Mortgage Rates Do Not Have a Good Day

Mortgage rates did not have a good day.  However, one must put this into perspective as last week we hit the lows for 2017 – so if you look at this overall, the rates are a tad higher, but still relatively low just compared to last month’s rates.

Assessing the damage caused by Irma, insurance companies are not going to get hit as badly as was feared. Last week the stock market had a down week, but recovered all of the losses last week and then some. The risk now off with the natural disasters are off the table, but was surprising is that the equity markets had such a strong day and drove interest rates up as the 10yr went to 2.13% today.  The dollar gained strength on the relief rally taking gold down as risk has diminished. I have numerous friends in Florida and our headquarters is in Georgia - so far no one experienced any serious damages.  

It just was not the relief about damage in Florida and Texas – the markets were expecting another missile test from North Korea but it did not happen. Also today at the UN, the US watered down its push for deeper sanctions on North Korea, bending to the wishes of China and Russia.

Treasury sold $24B of 3yr notes this afternoon, with the demand weak and sloppy. Overall it was one of the weakest 3yr auctions in many months. Tomorrow it is the 10yr auction, more directly important to the mortgage rates. We will also get the July JOLTS job openings expected at 6.010M down from 6.163M in June.
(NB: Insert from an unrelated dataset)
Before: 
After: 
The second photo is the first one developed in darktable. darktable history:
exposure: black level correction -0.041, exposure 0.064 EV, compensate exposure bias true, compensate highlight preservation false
If those who floated over the weekend, you took a hit.  You got slammed and should take your medicine for now. The best loss is the first one, keeping hope alive can lead to even greater losses. There are just two issues these days that are impacting financial markets - North Korea and the drive higher in stocks. North Korea threats are only cooling for the moment.  The country has momentum currently to continue pushing the US buttons after the UN sanctions have been reduced. The fear of more serious damages from Irma did not materialize, markets were expecting worse. Lessoned learned – do not try and anticipate a hurricane, its path, or its potential destruction. Every market that anticipated more damage has now reversed, gold, the dollar, the bond market, and the stock market.

In summary, with today's mini sell off in bonds, I think locking is the way to go.  Investors do not appear motivated to take bond prices any higher which would result in lower rates.   The trend still looks to be our friend, but we are pushing up against a ceiling that if broken could take yields higher quickly.